TEXT EXCERPT:
[Start of section]

There is, however, another story woven into those chapters in such a way that we almost miss it. In fact, most often we do miss it. That is the story of Judah.
Reuben was Jacob’s firstborn son, the one who should have been the head of all the tribes of Israel. Well, he tried — sort of. When his brothers wanted to kill Joseph, he suggested they put him in a pit instead. It seems that he intended to rescue him later, but didn’t really have a plan. Later when Joseph demanded that Benjamin be brought to him in Egypt, Reuben offered his two sons to his father as surety for Benjamin. Jacob did not appear to be impressed.
Judah was the fourth son of Jacob, certainly not predestined to have the preeminence, and there is not much in his earlier life to suggest that he might one day become the leader. It was Judah’s suggestion to sell Joseph to the Ishmaelites. Perhaps he was trying to save Joseph’s life, but he certainly never expected to see him again.
It isn’t until chapter 43 that we see a different Judah. Obtaining grain from Egypt was now a matter of life and death, and Jacob had rejected Reuben’s offer of his sons as surety for Benjamin. Then Judah steps up before his father and says: “ Send the lad with me, and we will arise and go; that we may live, and not die, both we, and thou, and also our little ones. I will be surety for him; of my hand shalt thou require him: if I bring him not unto thee, and set him before thee, then let me bear the blame for ever.”
Evidently Jacob saw in Judah a depth of sincerity and commitment that convinced him that he could trust him to keep his word. In the following chapter, Judah stands before the man who was the lord of Egypt and recounts the commitment he made to his father: “ For thy servant became surety for the lad unto my father, saying, If I bring him not unto thee, then I shall bear the blame to my father for ever. Now therefore, I pray thee, let thy servant abide instead of the lad a bondman to my lord; and let the lad go up with his brethren. For how shall I go up to my father, and the lad be not with me? lest peradventure I see the evil that shall come on my father.”
By this willingness of Judah to sacrifice himself for the welfare, not only of Benjamin but of the whole family, the heart of Joseph was broken and he revealed himself to his brothers. And by this act of self-sacrifice Judah became the leader of the children of Israel.

[End of section]

ACTIONS TO TAKE:
**a)** List every individual person mentioned by name in the passage about Judah.
**b)** Pick up the passage about Judah after its final sentence and continue it.
The items that follow are separate material and are not part of the passage about Judah.

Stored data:
[Start of section]

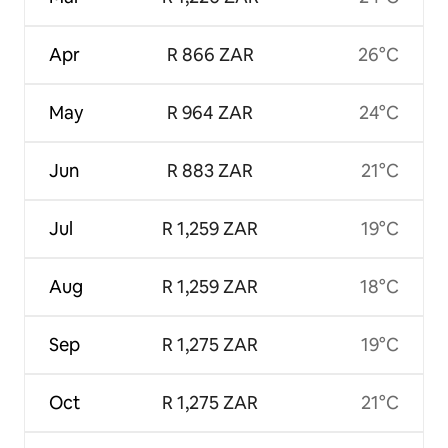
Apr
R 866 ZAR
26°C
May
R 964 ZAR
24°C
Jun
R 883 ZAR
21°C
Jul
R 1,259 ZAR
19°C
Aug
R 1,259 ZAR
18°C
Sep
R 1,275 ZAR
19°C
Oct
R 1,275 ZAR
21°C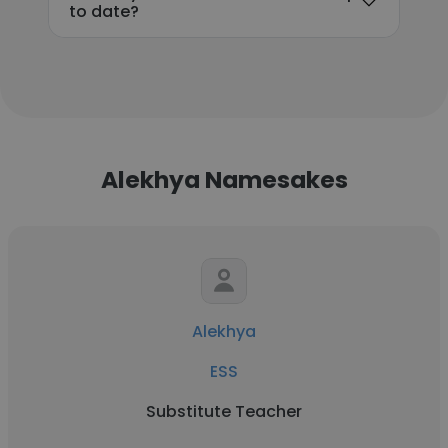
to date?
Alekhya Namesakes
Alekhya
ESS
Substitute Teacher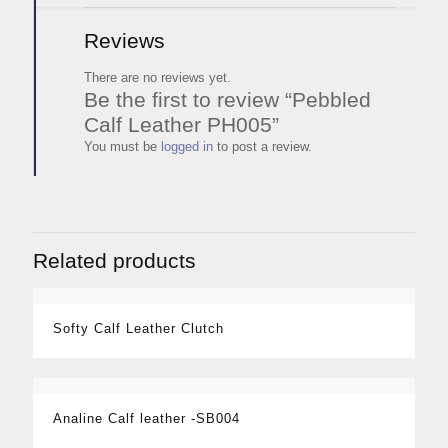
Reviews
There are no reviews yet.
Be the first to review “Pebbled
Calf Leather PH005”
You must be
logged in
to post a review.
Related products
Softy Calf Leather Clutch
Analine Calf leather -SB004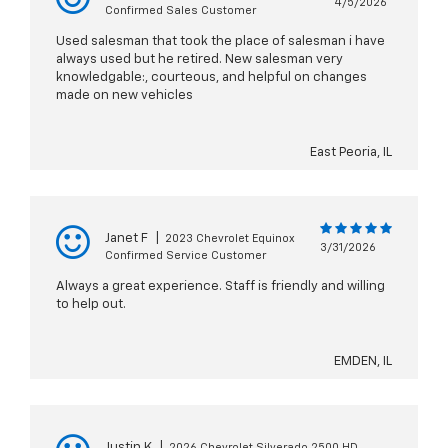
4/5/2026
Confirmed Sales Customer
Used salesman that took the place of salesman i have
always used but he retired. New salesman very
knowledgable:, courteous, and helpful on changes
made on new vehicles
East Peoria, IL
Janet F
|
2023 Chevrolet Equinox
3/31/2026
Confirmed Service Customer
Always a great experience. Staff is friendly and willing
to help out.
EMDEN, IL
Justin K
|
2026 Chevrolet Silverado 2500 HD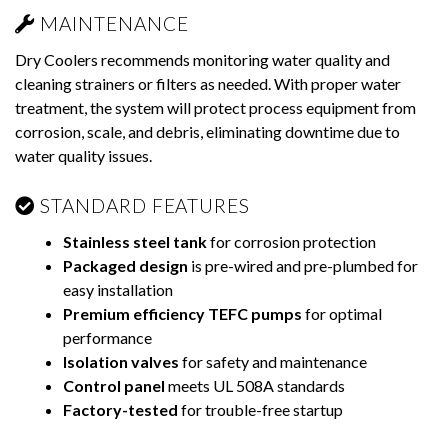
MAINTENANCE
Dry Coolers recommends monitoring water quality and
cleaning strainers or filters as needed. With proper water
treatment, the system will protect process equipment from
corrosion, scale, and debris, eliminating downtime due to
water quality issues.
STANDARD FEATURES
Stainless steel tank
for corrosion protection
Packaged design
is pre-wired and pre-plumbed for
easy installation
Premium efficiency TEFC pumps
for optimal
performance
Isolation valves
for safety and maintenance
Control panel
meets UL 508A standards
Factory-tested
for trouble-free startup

[End of section]

ANSWERS PROVIDED:
**a)** Judah, Reuben, Jacob, Joseph, Benjamin

**b)**
Years later, when Jacob blessed his sons, his blessing of Judah foretold his role in the whole future history of the children of Israel. “Judah, thou art he whom thy brethren shall praise: thy hand shall be in the neck of thine enemies; thy father’s children shall bow down before thee. Judah is a lion’s whelp: from the prey, my son, thou art gone up: he stooped down, he couched as a lion, and as an old lion; who shall rouse him up? The sceptre shall not depart from Judah, nor a lawgiver from between his feet, until Shiloh come; and unto him shall the gathering of the people be. Binding his foal unto the vine, and his ass’s colt unto the choice vine; he washed his garments in wine, and his clothes in the blood of grapes: His eyes shall be red with wine, and his teeth white with milk.”
Note that in Egypt the brothers bowed down to Joseph, but Jacob foretold that in the future they would bow down to Judah. The kings of Israel, after Saul, were of the tribe of Judah. Our Saviour came from the lineage of Judah as reckoned according to the flesh.
There are important lessons in the life of Joseph. But the truest image of the story of redemption is not found in the man who lived in palaces, dressed in costly array and whose authority was felt in every corner of Egypt. It is found in the man who, when it became a matter of life and death for his brethren, offered himself as a ransom.